The story so far: Striving to further consolidate regulations pertaining to mergers, particularly those relating to the digital ecosystem, the Competition Commission of India (CCI) on September 5 floated a consultation paper proposing the CCI (Combinations) Regulations, 2023. The proposed code would replace the existing regulations, initially formulated in 2011. It would also follow up on the amendments introduced to the Competition Act by the Parliament earlier this year. Comments to the proposed regulations are invited until September 25.
What is the endeavour behind the exercise?
In April this year, the Competition (Amendment) Act, 2023 was enforced following its passage by both Houses of the Parliament. As enumerated when it was first introduced in August 2022, it had taken cognisance of “significant growth of Indian markets and a paradigm shift in the way businesses operate in the last decade.” Thus, the act, also relying on the “experience gained out of functioning of the Commission,” sought to introduce more regulatory certainty and an overall trust-based environment.

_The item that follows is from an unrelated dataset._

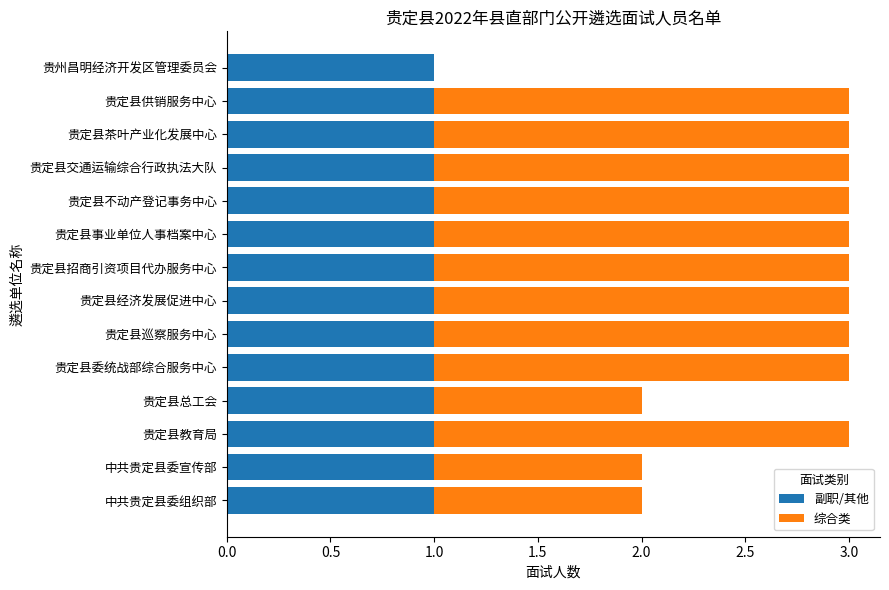

Is it true that 副职/其他 equals 1 at 贵定县教育局?

True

Among other things, the amendment introduced a new notification criterion, that is, a deal value threshold of Rs. 2,000 crore, besides requiring that the enterprise being acquired, merged or being amalgamated should have substantial business operations in India. To put it simply, any merger or acquisition exceeding the threshold would mandatorily require CCI approval. This was among the recommendations made by the Standing Committee on Finance assigned the task of examining the bill when it was first introduced.
Taking note of the definition initially accorded to value of transactions, it highlighted that uncertainty about thresholds could potentially bring transactions likely to cause “adverse effects on competition under the merger control mechanism.”
The report notes imperative observations relating to the ‘value of transactions’ in the digital market space, while enumerating the salient features of the bill. It stated that though the enterprises being acquired have minimal assets and turnover, they may have huge potential in terms of valuable data, technologies and market information etc. Hence, there is a necessity for a definite threshold.
An often-cited example of this paradigm was Facebook’s acquisition of WhatsApp which did not require the competition regulator’s clearance for traditional companies.
So, what do the regulations propose?
The most important of the regulations relate to the definitions proposed with respect to ‘value of transaction and criteria for substantial business operations in India’.
The regulations propose that an entity would be deemed to be an ‘enterprise’ with ‘substantial business operations’ in the country should the number of its users, subscribers, customers or visitors, at any point of time during the preceding twelve months constituted 10% or more of its overall global count. This would be cumulative of all products and sources. Additionally, the criterions also entail that gross merchandise value during the same is 10% or more of the global share. The same holds for their turnover in India with respect to its global share.
For perspective, ‘gross merchandise value’ means cash, receivables, or any other consideration either for or facilitating sale of goods and/or provision of services on its own or as an agent or otherwise. It relates directly to any kind of goods sold.
Entities would now also have to enumerate the arrangements entered as part of the transaction or incidental arrangements entered anytime during the preceding two years from the date of the transaction. These could be about technology assistance, licensing of intellectual property rights, usage rights to any product, service or facility, supply of raw materials or finished goods, branding and marketing (a non-exhaustive list.)
How do they help?
Broadly, the proposed regulations address M&As in the digital space and list down definite criterions for easier compliance.
According to Anshuman Sakle, Partner at Khaitan & Co, the overall changes are progressive and have been implemented after much deliberation. “Certain high-value transactions which earlier were able to escape scrutiny would be caught in the CCI’s net and would allow the regulator to assess the impact from transactions in the relevant markets,” he told The Hindu.
Further, according to him, for transactions involving listed targets, there could be “significant ease in compliance”. “Until now, acquirers have faced gun-jumping risks due to the suspensory nature of the law. The exemption involving on-market transactions has long been demanded by the industry and would allow transactions involving listed companies to be structured with greater freedom,” he elaborated. Mr Sakle adds that acquirers would now be able to implement open market purchases at the first instance without risks from a competition law perspective.
The proposals are also expected to bring about an increase in the number of merger filings, which Mr Sakle states would be because of an additional threshold to consider. “We could possibly see an increase in reportable transactions in the technology space. Transactions where acquirers are paying a significant premium could also fall within the regulatory net,” he added.